═════ TASK DATA

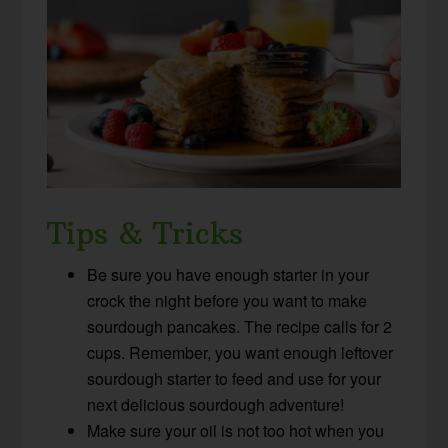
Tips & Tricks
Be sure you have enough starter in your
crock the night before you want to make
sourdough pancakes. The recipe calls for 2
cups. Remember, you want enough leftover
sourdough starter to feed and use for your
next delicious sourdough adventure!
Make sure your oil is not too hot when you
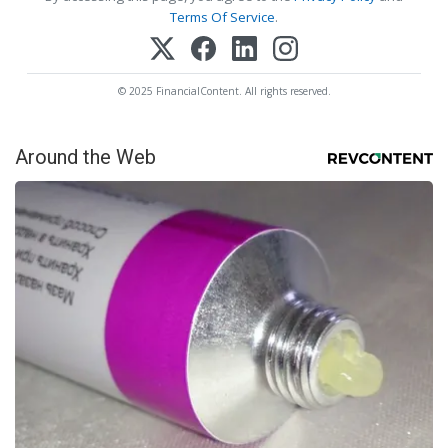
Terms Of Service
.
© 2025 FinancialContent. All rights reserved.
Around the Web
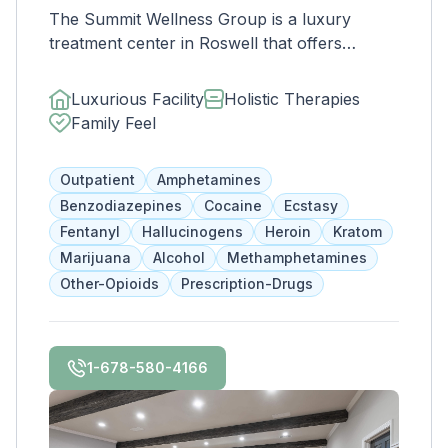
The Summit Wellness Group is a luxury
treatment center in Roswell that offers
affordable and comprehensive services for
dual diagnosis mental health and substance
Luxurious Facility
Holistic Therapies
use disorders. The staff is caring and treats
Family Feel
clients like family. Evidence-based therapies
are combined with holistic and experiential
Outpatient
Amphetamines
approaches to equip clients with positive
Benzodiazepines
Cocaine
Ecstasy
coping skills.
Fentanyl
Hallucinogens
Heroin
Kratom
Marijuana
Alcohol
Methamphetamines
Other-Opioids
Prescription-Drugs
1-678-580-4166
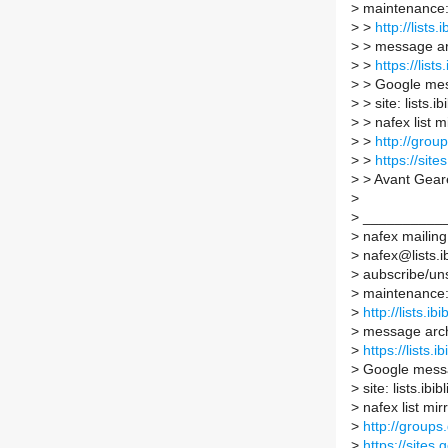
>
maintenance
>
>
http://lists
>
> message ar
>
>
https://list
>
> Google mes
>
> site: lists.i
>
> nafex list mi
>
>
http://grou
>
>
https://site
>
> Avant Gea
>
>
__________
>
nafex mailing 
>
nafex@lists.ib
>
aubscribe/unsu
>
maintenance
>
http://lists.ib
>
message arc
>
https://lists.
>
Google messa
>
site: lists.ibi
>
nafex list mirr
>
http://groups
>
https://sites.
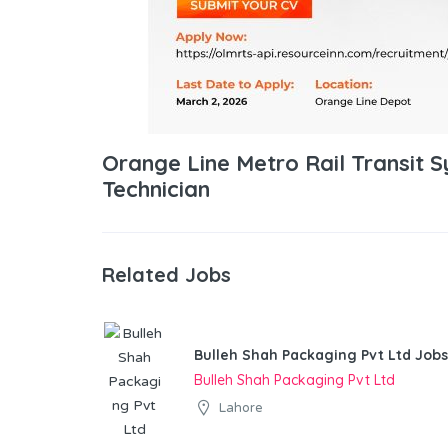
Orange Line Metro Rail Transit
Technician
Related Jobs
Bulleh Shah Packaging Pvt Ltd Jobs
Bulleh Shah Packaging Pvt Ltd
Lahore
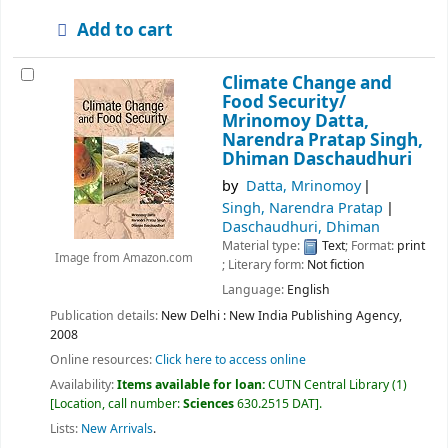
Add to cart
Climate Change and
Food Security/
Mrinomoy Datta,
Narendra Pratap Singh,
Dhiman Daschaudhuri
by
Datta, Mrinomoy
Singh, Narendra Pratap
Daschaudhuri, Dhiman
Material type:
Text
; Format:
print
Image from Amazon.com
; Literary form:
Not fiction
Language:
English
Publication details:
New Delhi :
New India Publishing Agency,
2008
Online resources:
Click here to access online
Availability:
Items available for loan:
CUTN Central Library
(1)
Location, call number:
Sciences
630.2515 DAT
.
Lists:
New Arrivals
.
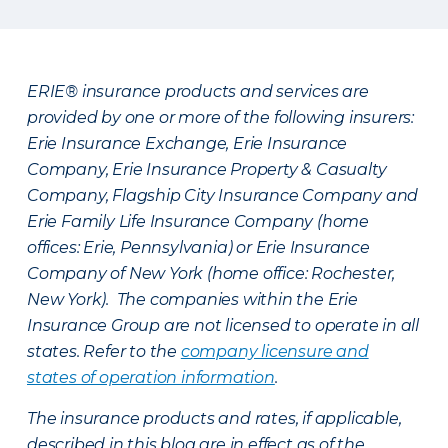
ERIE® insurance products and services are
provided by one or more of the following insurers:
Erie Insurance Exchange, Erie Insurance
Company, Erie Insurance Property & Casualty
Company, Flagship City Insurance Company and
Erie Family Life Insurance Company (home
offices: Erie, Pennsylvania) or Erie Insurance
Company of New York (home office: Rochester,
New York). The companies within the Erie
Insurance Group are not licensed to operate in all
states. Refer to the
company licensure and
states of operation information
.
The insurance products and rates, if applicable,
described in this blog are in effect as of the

══════════
═════ TASK DATA

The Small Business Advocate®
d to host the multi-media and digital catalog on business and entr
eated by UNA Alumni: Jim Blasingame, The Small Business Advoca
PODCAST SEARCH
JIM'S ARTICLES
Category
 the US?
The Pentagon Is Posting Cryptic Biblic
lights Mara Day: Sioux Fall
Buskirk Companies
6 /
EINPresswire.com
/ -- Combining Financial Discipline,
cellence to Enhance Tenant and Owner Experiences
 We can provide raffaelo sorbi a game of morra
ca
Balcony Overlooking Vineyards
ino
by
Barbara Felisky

══════════

**YOUR GOAL:** Go back to the listing above and reproduce, exactly, the stretch from the line bearing "https://lists." through the line bearing "described in this", without its pictures.

**EXERCISE ANSWER:**
https://lists.
>
Google messa
>
site: lists.ibi
>
nafex list mirr
>
http://groups
>
https://sites.
Orange Line Metro Rail Transit
Technician
Related Jobs
Bulleh Shah Packaging Pvt Ltd Jobs
Bulleh Shah Packaging Pvt Ltd
Lahore
Add to cart
Climate Change and
Food Security/
Mrinomoy Datta,
Narendra Pratap Singh,
Dhiman Daschaudhuri
by
Datta, Mrinomoy
Singh, Narendra Pratap
Daschaudhuri, Dhiman
Material type:
Text
; Format:
print
Image from Amazon.com
; Literary form:
Not fiction
Language:
English
Publication details:
New Delhi :
New India Publishing Agency,
2008
Online resources:
Click here to access online
Availability:
Items available for loan:
CUTN Central Library
(1)
Location, call number:
Sciences
630.2515 DAT
.
Lists:
New Arrivals
.
ERIE® insurance products and services are
provided by one or more of the following insurers:
Erie Insurance Exchange, Erie Insurance
Company, Erie Insurance Property & Casualty
Company, Flagship City Insurance Company and
Erie Family Life Insurance Company (home
offices: Erie, Pennsylvania) or Erie Insurance
Company of New York (home office: Rochester,
New York). The companies within the Erie
Insurance Group are not licensed to operate in all
states. Refer to the
company licensure and
states of operation information
.
The insurance products and rates, if applicable,
described in this blog are in effect as of the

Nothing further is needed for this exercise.